Peri-conceptional stress signalling through O-GlcNAcylation: effects on the early maternal-embryonic interface

Cellular stress during the peri-conceptional period, including that caused by assisted reproductive treatment (ART), can lead to early pregnancy loss, reduced gestation or birthweight and altered postnatal growth, with short- (neurodevelopmental delay) and long- (cardiovascular and metabolic disease)-term health consequences. Our previous work shows that the first direct cellular interaction between embryonic trophectoderm and the maternal endometrium, which occurs at implantation, is needed to activate the trophoblast gene networks that initiate invasion and placental development. This indicates that events at early implantation are critically important for placentation and a key determinant of whether fetal demand for oxygen/nutrients can be met later in pregnancy. Here we will use cutting-edge in vitro models of human implantation (human embryos, trophoblast stem cells and endometrial organoids) to examine the effects of a known stress response pathway - GlcNAcylation, a post-translational modification that alters protein function - on implantation.

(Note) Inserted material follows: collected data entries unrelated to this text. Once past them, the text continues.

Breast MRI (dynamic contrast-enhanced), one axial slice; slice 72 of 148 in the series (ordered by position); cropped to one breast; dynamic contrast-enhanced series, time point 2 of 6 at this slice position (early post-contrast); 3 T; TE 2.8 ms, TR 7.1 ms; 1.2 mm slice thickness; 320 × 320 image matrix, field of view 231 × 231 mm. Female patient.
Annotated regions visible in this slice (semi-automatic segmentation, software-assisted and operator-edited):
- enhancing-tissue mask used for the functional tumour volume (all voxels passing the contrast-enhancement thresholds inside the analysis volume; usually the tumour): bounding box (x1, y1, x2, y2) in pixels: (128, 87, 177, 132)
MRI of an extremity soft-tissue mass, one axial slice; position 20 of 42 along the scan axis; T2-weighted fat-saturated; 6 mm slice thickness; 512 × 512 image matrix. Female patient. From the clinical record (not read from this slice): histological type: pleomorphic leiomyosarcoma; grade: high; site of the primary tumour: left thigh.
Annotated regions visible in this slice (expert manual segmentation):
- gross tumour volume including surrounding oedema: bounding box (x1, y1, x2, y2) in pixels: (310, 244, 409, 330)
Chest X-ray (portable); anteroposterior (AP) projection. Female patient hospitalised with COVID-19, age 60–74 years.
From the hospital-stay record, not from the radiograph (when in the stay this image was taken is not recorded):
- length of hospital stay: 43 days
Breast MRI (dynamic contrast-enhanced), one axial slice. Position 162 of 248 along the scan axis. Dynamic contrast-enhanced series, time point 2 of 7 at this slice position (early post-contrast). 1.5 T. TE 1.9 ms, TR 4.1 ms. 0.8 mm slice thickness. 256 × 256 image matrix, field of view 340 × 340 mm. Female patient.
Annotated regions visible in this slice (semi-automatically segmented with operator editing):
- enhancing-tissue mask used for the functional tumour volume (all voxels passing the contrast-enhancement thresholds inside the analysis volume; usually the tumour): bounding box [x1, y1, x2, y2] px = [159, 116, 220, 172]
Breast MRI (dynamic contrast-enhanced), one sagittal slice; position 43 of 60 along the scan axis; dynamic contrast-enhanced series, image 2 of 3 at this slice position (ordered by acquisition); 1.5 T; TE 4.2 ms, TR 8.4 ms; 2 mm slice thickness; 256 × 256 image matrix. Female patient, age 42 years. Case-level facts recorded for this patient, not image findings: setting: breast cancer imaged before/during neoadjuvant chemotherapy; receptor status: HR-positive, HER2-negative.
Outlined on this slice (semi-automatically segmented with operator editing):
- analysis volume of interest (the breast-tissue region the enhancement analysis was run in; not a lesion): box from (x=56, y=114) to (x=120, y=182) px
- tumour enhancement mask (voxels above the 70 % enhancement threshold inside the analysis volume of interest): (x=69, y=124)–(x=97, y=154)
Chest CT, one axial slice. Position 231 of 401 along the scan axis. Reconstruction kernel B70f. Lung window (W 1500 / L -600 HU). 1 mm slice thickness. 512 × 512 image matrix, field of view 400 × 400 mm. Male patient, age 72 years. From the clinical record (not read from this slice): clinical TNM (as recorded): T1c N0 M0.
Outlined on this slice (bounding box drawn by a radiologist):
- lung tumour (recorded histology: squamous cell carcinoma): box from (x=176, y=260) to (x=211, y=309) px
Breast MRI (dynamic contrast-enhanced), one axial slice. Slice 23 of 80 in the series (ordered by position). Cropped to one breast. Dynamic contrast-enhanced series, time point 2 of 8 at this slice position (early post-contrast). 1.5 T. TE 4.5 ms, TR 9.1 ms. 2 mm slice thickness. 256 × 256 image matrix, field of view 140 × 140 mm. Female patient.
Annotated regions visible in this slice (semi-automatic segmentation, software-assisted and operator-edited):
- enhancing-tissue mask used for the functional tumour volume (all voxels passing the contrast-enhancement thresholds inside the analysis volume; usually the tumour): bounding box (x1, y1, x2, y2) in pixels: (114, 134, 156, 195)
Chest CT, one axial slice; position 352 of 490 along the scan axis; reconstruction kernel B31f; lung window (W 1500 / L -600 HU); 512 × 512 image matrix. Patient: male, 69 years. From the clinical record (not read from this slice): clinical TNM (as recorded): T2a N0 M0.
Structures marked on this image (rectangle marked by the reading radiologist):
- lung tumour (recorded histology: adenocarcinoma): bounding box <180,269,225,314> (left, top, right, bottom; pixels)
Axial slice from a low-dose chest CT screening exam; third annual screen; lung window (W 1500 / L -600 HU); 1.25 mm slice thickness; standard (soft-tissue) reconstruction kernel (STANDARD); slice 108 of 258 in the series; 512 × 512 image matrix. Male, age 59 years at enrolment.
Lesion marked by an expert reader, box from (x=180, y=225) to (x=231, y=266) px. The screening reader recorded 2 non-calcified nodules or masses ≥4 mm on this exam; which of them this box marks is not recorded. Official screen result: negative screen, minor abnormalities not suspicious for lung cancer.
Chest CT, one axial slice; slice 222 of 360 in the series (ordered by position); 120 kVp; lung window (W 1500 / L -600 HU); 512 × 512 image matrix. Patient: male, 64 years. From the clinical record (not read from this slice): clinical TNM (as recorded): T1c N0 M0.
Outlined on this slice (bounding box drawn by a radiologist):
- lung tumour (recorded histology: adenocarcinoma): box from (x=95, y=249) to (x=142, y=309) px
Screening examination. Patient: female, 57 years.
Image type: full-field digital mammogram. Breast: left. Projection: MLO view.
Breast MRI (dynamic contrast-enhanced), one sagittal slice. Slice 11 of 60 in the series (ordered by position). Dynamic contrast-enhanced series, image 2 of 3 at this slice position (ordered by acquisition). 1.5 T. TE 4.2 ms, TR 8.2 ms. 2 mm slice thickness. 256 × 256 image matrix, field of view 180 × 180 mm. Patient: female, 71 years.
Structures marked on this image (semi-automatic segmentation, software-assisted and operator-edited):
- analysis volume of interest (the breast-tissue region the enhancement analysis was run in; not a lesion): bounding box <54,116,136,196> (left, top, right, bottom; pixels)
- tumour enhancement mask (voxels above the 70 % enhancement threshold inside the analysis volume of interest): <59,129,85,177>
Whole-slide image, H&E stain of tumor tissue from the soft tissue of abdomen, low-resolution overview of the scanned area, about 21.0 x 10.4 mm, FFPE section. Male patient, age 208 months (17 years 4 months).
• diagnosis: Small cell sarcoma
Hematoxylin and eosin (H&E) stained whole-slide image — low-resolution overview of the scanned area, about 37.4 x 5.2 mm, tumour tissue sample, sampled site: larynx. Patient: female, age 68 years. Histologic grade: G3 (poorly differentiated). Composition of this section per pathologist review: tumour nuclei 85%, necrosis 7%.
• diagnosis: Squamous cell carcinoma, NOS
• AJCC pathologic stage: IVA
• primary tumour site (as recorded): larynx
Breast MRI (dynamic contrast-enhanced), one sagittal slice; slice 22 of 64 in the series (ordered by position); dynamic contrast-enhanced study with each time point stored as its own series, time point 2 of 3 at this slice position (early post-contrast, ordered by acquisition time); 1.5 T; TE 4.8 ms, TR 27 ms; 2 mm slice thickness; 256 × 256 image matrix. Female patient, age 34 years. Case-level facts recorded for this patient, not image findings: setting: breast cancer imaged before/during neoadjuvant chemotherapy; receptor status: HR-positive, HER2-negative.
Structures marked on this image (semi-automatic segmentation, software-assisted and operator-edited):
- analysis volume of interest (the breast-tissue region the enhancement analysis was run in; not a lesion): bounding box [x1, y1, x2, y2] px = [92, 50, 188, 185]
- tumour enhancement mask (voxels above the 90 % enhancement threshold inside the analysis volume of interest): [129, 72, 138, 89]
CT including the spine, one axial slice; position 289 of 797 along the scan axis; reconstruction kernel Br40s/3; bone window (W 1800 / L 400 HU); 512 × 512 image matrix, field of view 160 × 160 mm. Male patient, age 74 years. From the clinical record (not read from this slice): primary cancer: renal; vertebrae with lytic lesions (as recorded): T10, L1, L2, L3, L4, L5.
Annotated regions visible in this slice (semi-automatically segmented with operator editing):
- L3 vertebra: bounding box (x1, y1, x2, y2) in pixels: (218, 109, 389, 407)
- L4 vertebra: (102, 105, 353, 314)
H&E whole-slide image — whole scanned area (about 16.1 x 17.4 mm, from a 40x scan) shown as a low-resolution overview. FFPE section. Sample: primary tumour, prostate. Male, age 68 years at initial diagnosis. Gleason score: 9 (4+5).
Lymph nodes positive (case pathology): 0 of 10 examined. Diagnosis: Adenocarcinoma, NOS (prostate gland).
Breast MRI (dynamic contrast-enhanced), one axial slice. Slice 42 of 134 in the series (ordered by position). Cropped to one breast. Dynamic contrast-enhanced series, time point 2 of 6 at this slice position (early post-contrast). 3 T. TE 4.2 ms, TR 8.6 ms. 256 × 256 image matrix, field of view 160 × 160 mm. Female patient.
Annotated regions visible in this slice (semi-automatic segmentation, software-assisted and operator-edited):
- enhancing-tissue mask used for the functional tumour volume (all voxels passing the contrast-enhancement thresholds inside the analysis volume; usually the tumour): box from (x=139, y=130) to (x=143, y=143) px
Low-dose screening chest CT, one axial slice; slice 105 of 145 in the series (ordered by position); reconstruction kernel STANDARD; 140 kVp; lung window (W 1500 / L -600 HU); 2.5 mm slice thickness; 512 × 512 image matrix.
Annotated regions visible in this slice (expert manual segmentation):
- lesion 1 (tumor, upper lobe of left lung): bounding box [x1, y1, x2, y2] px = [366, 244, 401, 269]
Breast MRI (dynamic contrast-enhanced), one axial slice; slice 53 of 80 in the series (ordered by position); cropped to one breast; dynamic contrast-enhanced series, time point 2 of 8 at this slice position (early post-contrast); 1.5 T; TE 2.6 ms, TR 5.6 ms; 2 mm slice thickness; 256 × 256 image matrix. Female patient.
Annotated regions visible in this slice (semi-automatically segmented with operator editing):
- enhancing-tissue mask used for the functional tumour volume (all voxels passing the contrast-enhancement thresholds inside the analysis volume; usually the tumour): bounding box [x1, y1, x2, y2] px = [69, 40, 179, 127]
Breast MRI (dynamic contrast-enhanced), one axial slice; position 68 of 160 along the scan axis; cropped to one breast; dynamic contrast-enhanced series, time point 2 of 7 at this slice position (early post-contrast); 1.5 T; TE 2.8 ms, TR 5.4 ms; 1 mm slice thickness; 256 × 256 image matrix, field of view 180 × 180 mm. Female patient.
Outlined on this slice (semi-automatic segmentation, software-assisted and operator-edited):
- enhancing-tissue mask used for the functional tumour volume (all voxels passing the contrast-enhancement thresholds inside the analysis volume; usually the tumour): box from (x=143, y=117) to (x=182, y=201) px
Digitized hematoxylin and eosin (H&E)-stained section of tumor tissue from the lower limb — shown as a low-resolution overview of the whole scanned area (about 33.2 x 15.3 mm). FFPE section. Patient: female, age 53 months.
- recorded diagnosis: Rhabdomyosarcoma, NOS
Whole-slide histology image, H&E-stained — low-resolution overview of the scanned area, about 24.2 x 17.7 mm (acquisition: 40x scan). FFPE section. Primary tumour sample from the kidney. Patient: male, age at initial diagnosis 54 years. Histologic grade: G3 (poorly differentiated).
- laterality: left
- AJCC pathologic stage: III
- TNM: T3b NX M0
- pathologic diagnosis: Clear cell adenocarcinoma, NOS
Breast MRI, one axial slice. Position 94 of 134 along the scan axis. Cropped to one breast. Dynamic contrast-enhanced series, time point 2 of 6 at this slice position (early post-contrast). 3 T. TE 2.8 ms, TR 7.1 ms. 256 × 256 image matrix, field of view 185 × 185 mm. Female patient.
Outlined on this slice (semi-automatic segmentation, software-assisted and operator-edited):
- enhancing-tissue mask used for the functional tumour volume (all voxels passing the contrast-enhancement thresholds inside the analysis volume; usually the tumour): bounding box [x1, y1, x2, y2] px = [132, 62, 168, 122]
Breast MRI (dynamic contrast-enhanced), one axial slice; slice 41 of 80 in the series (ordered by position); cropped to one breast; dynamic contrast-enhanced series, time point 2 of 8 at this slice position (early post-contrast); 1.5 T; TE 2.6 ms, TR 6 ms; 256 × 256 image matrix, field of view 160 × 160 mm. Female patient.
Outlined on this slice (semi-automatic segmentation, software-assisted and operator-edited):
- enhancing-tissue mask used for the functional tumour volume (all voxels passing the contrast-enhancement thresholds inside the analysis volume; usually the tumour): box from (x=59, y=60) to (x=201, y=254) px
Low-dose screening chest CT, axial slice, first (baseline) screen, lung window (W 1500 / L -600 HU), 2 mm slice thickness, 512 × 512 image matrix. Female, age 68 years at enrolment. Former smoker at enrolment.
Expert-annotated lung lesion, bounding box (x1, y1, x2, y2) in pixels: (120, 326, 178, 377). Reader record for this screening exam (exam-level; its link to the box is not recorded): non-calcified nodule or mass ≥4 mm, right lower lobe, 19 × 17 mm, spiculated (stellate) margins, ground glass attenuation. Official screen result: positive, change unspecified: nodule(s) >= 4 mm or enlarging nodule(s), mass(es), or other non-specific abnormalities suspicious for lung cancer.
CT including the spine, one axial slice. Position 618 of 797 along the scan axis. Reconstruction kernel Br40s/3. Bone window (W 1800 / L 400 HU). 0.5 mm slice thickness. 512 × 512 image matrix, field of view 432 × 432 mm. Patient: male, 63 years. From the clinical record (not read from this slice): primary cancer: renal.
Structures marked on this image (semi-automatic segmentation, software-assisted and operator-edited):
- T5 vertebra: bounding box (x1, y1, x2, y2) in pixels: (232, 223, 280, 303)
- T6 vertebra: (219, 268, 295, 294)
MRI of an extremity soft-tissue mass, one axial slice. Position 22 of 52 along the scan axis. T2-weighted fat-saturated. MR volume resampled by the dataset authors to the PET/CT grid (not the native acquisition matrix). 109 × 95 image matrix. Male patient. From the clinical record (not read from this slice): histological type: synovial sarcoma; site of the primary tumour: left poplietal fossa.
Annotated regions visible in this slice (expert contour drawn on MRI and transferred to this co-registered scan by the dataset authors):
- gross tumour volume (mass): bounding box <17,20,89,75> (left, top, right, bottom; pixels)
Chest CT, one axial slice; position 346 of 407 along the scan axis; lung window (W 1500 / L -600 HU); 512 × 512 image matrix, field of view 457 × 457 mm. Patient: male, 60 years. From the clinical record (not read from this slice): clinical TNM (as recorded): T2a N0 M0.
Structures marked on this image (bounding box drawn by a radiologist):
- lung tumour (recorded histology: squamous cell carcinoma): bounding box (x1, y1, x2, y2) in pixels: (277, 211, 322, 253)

We propose to characterise trophoblast stem cell response to enhanced GlcNAcylation and how such stress affects the generation of trophoblast cell lineages required to build a placenta. We will determine how these responses are influenced by maternal cues by co-culturing embryos or embryo mimics (spheroids of trophoblast stem cells) inside endometrial organoids under conditions that promote or suppress cell-cell interactions. Bioinformatic integration of transcriptomic and phenotypic datasets will reveal the trophoblast cell populations that emerge at the earliest phase of human implantation and determine how an adverse environment affects the balance of trophoblast lineage allocation leading to downstream impacts on fetal development. Modelling the earliest steps of placental development in 3D in vitro represents a significant methodological advance for the field. Information on human blastocyst development and the impact of stress on stem cell populations will provide valuable feedback on human embryo developmental competence and health. Thus industries associated with ART will benefit from knowledge that will facilitate improvements to embryo culture and cryopreservation. Our work towards the development of novel peri-conceptional interventions will ultimately have impact by reducing fetal/child mortality and morbidity and relieving the economic and societal burden associated with obstetric/neonatal care and the management of chronic adult disease.